Recent controversies over whether the Indian actress, Shilpa Shetty, was bullied by the other British contestants due to racism on have sparked a new hype for the Celebrity Big Brother reality show. This incident has rasied even international attention as well as the £3 million withdrawal of commercial sponsorship of Channel 4. As the pretty, upper-class, Indian star gets bullied and boycotted by the three British girls, there are also talks in the US that the government (well, Bush to be exact) is planning to deploy more troop in Iraq… what gets more attention here? Times put it right on,
It says a lot about Britain today that a violent, non-fatal racist attack would generate only a few paragraphs of news coverage. But an on-screen, non-violent row, in which race is a dimension, gets the whole nation talking, and the media and some politicans into a frenzy.
That, though, is the curious power of Big Brother — a format that means little or nothing to the over-40s, but in the post-modern, war-is-only-on-the-news era, it is able to animate millions. Amid all the talk of the death of broadcast television, and the shift to advertising online, there is no clearer reminder of the incredible power of the small screen.
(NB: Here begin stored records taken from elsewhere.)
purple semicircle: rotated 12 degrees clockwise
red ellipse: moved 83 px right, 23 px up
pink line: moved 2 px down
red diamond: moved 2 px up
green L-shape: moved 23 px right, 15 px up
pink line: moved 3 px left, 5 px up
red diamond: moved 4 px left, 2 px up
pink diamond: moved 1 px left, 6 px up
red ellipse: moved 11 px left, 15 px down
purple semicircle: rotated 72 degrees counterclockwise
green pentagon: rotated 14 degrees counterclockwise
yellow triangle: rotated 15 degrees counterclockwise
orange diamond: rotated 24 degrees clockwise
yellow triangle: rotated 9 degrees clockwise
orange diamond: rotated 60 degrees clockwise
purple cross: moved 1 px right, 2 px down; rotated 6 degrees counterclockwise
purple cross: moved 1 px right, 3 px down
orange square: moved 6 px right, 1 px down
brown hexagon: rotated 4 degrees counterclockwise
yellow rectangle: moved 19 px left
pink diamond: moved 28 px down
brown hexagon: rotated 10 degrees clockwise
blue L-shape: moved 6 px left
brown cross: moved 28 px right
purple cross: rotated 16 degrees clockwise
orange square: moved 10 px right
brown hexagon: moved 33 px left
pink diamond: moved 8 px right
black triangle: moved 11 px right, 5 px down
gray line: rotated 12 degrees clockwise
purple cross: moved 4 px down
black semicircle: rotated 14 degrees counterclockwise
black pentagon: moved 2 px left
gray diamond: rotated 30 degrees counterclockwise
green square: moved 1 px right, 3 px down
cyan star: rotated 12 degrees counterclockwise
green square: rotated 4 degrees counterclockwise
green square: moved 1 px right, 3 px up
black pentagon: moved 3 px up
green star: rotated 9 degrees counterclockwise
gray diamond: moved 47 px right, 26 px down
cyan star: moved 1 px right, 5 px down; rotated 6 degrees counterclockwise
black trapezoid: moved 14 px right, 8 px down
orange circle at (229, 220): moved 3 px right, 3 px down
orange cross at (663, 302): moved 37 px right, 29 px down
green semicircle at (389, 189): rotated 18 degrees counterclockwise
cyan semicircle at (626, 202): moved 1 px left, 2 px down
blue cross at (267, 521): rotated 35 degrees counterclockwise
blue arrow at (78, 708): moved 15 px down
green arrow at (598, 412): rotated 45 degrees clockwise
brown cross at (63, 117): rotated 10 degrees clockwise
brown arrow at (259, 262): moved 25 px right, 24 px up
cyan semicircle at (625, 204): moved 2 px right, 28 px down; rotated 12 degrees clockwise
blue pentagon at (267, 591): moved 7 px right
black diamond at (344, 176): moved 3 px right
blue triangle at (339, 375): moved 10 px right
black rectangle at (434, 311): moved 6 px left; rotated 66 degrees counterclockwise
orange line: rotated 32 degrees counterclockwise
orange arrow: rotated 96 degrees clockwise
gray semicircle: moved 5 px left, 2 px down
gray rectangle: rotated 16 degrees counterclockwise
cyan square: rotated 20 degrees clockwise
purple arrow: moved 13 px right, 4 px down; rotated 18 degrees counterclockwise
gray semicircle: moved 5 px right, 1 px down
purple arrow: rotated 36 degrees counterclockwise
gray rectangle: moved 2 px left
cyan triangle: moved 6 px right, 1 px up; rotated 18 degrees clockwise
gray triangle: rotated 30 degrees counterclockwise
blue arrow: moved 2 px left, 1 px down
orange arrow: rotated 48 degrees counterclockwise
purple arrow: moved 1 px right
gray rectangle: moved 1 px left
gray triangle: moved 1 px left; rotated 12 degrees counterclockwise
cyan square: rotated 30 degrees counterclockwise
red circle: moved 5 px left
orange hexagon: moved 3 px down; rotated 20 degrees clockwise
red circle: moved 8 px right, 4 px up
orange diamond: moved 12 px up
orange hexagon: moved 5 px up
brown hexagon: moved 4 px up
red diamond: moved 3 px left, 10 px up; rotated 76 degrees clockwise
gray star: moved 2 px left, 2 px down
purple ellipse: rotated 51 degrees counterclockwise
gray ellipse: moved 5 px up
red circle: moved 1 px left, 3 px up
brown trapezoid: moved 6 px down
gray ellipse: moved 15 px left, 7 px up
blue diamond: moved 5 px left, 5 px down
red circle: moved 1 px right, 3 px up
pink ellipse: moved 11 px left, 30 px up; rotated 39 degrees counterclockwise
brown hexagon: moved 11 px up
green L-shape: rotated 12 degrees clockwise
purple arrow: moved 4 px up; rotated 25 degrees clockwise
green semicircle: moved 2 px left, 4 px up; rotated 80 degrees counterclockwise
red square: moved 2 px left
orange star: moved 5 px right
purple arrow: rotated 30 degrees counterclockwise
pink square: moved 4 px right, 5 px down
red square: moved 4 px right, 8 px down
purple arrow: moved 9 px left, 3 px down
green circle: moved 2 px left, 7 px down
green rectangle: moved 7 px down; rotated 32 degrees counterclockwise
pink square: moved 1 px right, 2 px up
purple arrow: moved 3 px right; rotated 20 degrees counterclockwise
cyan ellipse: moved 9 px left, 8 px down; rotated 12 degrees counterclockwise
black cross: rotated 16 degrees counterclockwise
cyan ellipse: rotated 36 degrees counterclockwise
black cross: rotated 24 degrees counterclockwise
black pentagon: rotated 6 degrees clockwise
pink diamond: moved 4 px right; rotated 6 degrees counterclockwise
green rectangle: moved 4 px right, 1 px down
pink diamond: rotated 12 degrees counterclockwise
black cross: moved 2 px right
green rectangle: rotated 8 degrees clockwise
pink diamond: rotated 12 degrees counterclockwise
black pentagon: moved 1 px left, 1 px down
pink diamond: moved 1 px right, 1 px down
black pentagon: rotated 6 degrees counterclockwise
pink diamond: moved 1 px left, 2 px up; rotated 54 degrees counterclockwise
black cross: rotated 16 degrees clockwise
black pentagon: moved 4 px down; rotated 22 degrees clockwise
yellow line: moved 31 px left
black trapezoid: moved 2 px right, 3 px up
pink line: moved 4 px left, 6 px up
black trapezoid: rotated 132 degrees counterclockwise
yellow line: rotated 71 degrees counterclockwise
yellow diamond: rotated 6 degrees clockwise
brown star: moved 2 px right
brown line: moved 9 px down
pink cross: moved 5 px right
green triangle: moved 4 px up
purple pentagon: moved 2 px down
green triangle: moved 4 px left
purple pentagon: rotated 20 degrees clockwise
I would recommend for those who have not seen the clips, please see it yourself to feel the ‘power’ of Celebrity Big Brother, if not mass popular culture: Clip (1), (2)
One exerpt of Jade, the main girl who had made touchy remarks directed toward Shilpa, may gave a full-fledge flavor on what this is about,
You need a real life in your life. That is what you need because you’re so stuck up in your ass you cannot think of anything except your own ass. You’re so stuck up in your own ass you can smell your own shit.
In an interview, John McCririck’s, the previous participant of this show sums it up,
‘Institution racism inside her and unconscious of it.. what people in this country who do come from another countries have to endure is the subtle nasty horrible continuous undercurrent of ill-feeling that Daniella is giving her […] Racism is so strong in the country that we ourselves do not understand it.’
You may not agree with what he says, and I have not stayed in this country long enough to make a fair judgement. But living outside my hometown for the real first time, I become much more aware of the attention simly because I am not ‘Western’. One main row in the Big Brother that made me empathize is on food. Shetty got teased at because she put onion in her curry, and that reminded me how some non-Asian folks I met looked at my food and actually said ‘yuck’ or ‘oh that doesn’t look too inviting’ _while I was digging in_. To me, I know that they are kind people, but it diffuses a hinted, subtle kind of ‘outgroupness’ that got to my nerve. But you also ask yourself if this is cultural misunderstanding, or they just do not know that saying things about other food, especially when others are still eating, is considered very ill-mannered in Chinese culture. Also could it be sheer curiosity, and are these legitimate justifications as well?
Finally – I think what the local press have not raised yet is the classism exposed in this incident. The register UK, depicts Jade, the supposedly bully of Shilpa as follow,
Specifically, “Jade Goody, Danielle Lloyd and Jo O’Meara have ganged up on Shetty in the past few days”, while Goody’s mother Jackiey couldn’t pronounce the star’s name and referred to her simply as “the Indian”.
The way this article describes the mother of Jade hinted ignorance of Jade mothers, whether that stemmed from her indifference or class status, we don’t know.
At the end, I just feel severely disturbed by the classism hidden where people were not talking about. As much as Jade has been mean to the other girls, and as much as the other girls ganged up against her, I feel that it is the TV company that capitalize on the constrasting scene between the high-class Indian and ill-manner (which could mean lower-class as well) contestants who happened to be Brits. What do you think of this use of insecurity? On our own class? Gender? Appearance? Or even race?
London is going to get colder soon.
Notes: The title of this blog, ‘race is the new sex’, is a direct quote from the essay Prof. Richard Howells wrote on Borat, which is a fun read as well if you’re interested in this topic.
“Is it Because I is Black?’ Race, Humour and the Polysemiology of Ali G” in the Historical Journal of Film, Radio and Television Volume 26, Number 2, June 2006, pp. 155- 177. ISSN 0143-9685.